Ejectée de Mars par l’impact d’un astéroïde, cette roche martienne baptisée « Tissint » a terminé sa course dans le désert du Maroc le 18 juillet 2011. Elle présente des cavités remplies de traces de matière carbonée. Ces dernières ont fait l’objet d’une analyse poussée réalisée par l’Ecole polytechnique fédérale de Lausanne (EPFL) et une équipe internationale (Chine, Japon et Allemagne).

Leurs résultats « plaident pour une origine biologique de ces inclusions » de carbone, a déclaré l’EPFL dans un communiqué. « Celles-ci feraient suite à l’infiltration d’un liquide riche en matière organique dans les fissures de la roche lorsque celle­-ci était encore sur la Planète rouge », estiment les chercheurs dont l’étude est publiée mardi dans Meteoritics and Planetary Sciences.

Des composés organiques arrivés par infiltration d’eau

« Jusqu’ici, aucune autre explication ne nous convainc davantage », a déclaré Philippe Gillet, directeur du Laboratoire des sciences de la Terre et des planètes de l’EPFL. Plusieurs équipes de recherche ont d’ores et déjà pu démontrer que la météorite venait de Mars et que ce composant était de nature organique. Mais le débat sur l’origine de ce carbone bat son plein.
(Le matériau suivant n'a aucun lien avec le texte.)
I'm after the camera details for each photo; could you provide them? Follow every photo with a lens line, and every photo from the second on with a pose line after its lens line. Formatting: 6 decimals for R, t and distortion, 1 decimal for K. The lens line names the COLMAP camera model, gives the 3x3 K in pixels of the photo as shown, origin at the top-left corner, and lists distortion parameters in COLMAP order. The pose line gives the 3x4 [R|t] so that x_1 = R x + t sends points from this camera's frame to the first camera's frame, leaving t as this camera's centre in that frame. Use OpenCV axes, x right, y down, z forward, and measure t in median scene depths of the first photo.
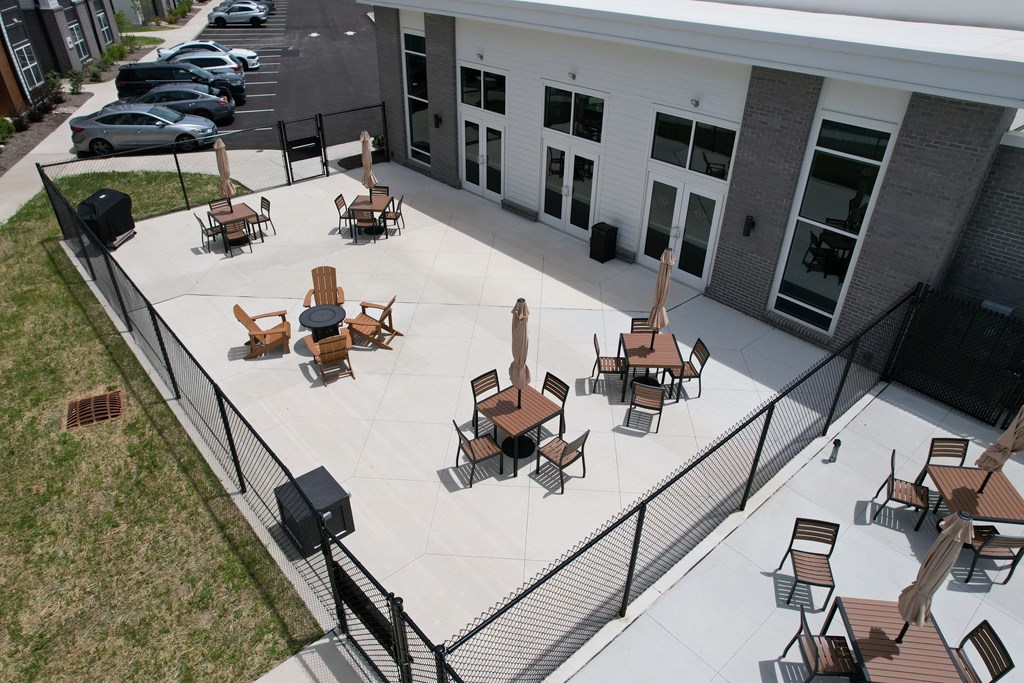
lens RADIAL K [[648.9, 0, 512.0], [0, 648.9, 341.5], [0, 0, 1]] dist [-0.101642, 0.094073]
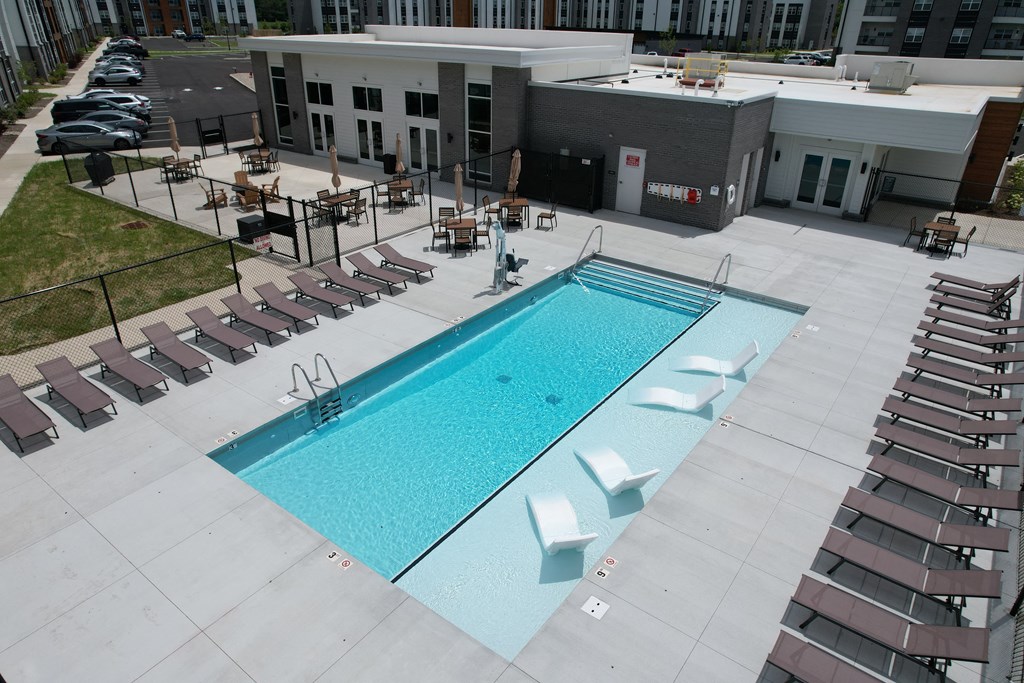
lens RADIAL K [[648.9, 0, 512.0], [0, 648.9, 341.5], [0, 0, 1]] dist [-0.101642, 0.094073]
pose [[0.978388, -0.098099, 0.182028, 0.086477], [0.113911, 0.990383, -0.078527, 0.483418], [-0.172574, 0.097565, 0.980153, -0.749442]]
Des analyses chimiques, microscopiques et isotopiques de cette matière carbonée ont « montré que ces inclusions avaient été piégées dans la météorite avant qu’elle ne soit éjectée de Mars en direction de la Terre », selon les chercheurs. Ils jugent « probable » que cette matière ait été déposée à basse température dans ces fissures « par infiltration d’un liquide riche en composés organiques ».

Philippe Gillet reconnaît qu’ « il est délicat d’asséner des certitudes, surtout dans un domaine aussi sensible ». Il se dit « ouvert à ce que d’autres études viennent contredire » la sienne. « Mais nos conclusions sont toutefois de nature à relancer activement le débat consacré à l’existence possible d’une activité biologique sur Mars, du moins dans le passé », se félicite-t-il.